Fine-particle sediment is the ultimate repository for many persistent contaminants in the environment. In aquatic systems where sediments accumulate year-after-year, we can often retrieve a core that contains a record of contaminant accumulation spanning several decades.
Interpretation of even the most ideal core is often complicated by delayed delivery of material from the drainage basin and by post-depositional mixing. Both processes can alter the perceived timing of depositional events preserved in the core. For example, gradual erosion of material from the soils of the surrounding drainage basin may cause a contaminant to accumulate in the core long after atmospheric delivery ceases. Mechanical or biological processes may mix contaminated sediment into deeper, uncontaminated layers of the core, also complicating historical interpretation.

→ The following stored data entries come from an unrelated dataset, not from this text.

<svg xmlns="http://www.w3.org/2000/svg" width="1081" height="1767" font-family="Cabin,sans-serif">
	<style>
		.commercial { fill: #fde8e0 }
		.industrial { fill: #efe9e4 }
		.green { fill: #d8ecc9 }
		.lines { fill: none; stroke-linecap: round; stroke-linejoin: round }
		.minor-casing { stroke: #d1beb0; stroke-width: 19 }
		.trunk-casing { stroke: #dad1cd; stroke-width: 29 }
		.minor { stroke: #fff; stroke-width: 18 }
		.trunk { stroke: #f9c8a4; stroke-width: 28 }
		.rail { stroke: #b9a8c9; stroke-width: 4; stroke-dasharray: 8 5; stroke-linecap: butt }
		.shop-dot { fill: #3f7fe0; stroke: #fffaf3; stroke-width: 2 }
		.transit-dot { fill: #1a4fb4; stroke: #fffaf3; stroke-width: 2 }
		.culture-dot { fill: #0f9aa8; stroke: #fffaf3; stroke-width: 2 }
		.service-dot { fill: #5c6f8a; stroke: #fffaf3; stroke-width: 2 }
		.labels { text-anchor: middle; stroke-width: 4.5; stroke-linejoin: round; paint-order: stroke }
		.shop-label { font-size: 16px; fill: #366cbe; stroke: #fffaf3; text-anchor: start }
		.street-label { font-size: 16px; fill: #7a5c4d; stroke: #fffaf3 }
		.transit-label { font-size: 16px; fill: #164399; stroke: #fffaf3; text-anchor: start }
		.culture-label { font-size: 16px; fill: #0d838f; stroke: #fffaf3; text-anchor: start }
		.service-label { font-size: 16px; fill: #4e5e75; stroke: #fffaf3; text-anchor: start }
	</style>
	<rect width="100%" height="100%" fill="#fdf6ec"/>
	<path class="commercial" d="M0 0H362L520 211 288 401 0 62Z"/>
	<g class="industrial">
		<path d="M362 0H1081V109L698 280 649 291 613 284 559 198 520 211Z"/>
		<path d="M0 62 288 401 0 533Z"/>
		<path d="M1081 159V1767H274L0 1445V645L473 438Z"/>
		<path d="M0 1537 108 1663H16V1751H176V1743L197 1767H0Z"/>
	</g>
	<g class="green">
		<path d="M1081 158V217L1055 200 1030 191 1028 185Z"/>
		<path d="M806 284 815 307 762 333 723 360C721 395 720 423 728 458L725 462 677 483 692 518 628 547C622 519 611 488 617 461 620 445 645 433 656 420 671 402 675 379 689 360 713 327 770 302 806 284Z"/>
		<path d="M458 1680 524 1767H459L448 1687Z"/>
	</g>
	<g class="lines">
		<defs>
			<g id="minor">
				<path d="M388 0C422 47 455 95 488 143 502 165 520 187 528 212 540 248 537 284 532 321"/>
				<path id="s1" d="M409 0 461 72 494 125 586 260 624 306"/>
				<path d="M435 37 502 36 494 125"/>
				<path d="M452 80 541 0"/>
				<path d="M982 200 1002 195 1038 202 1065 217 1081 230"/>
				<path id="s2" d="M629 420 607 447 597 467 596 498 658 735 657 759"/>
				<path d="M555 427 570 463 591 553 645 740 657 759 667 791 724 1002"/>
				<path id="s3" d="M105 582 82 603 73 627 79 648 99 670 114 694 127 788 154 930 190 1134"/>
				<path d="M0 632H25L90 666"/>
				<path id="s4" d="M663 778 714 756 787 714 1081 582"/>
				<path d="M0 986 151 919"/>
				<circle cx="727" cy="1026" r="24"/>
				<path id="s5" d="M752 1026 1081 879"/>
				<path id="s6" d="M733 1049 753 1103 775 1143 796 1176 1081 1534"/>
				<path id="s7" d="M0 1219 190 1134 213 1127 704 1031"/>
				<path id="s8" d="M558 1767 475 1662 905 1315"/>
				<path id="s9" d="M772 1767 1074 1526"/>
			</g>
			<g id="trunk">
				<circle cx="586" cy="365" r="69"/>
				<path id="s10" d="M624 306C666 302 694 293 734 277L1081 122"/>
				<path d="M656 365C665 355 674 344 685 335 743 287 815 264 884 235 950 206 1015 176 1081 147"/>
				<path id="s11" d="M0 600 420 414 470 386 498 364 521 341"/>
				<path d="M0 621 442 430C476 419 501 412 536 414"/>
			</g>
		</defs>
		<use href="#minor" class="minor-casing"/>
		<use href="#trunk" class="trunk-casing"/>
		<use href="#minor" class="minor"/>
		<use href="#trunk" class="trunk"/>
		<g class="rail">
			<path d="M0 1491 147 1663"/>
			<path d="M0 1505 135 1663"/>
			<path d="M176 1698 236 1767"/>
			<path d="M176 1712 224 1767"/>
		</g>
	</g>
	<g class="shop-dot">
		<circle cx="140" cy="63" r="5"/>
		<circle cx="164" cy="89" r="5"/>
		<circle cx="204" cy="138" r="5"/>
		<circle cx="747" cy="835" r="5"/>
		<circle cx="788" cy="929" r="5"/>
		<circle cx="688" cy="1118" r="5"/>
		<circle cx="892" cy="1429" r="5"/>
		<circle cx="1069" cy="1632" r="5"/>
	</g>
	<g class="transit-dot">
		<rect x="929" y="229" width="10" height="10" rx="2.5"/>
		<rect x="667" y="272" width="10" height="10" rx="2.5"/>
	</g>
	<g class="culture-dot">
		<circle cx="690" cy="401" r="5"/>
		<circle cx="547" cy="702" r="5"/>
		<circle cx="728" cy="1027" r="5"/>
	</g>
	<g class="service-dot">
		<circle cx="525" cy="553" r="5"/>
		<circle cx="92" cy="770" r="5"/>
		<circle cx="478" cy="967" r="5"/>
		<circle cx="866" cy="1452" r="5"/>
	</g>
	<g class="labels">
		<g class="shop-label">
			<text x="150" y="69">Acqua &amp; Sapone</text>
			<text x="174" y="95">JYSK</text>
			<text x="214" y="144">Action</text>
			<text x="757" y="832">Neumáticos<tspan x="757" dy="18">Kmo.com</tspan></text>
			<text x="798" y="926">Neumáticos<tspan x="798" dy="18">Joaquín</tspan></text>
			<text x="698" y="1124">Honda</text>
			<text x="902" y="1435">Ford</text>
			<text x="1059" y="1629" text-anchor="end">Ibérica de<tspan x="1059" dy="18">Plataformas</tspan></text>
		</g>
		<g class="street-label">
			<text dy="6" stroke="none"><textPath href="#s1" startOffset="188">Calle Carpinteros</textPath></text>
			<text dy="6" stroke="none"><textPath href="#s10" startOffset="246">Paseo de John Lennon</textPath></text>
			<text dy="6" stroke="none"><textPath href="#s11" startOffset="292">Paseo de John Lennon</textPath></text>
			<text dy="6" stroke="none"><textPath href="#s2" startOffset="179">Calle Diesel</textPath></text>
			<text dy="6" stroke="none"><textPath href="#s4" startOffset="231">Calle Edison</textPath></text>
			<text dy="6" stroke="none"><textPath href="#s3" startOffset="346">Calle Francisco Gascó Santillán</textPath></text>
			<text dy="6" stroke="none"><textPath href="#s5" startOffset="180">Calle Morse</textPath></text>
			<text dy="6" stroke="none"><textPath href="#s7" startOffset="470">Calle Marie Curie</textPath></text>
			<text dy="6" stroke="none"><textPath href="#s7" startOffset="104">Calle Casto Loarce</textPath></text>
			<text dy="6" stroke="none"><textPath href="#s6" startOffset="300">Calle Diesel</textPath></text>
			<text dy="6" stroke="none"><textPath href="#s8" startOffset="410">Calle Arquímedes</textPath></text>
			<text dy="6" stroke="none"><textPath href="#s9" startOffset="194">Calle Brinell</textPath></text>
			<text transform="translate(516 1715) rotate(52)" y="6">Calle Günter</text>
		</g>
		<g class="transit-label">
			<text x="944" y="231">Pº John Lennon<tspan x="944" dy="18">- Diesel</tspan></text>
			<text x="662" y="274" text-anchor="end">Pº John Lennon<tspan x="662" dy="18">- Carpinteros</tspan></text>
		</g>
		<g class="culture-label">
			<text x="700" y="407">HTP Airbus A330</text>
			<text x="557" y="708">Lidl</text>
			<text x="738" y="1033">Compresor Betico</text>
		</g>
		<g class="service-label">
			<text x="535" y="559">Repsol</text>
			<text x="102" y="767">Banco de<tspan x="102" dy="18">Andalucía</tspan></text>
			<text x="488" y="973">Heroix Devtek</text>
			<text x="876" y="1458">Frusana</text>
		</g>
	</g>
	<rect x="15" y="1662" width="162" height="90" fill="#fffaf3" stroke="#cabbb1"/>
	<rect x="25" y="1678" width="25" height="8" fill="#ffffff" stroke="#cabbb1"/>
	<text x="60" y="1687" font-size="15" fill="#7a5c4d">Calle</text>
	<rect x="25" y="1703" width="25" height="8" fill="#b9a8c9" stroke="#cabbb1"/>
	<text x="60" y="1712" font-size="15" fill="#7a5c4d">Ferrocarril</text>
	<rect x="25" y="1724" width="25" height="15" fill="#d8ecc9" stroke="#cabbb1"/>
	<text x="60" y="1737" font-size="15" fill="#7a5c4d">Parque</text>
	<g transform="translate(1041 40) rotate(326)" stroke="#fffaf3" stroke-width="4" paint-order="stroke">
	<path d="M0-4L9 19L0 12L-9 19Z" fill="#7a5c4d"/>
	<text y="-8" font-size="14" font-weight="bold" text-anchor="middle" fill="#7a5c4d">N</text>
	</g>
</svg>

As part of my work, I have developed simple numerical models of drainage basin holdup and post-depositional mixing that can be applied to the interpretation of sediment cores — in particular, to the interpretation of atmospheric contaminant delivery flux. These models have been applied to our best-dated cores from many environments in the Hudson Basin, including urban and rural lakes and marshes, and have been tested against known records of contaminant delivery. My collaborators and I are currently using these models to examine the history of contaminant delivery and human exposure in urban environments including the New York metropolitan area, and in sensitive rural environments downwind of industrial areas and coal-fired power plants.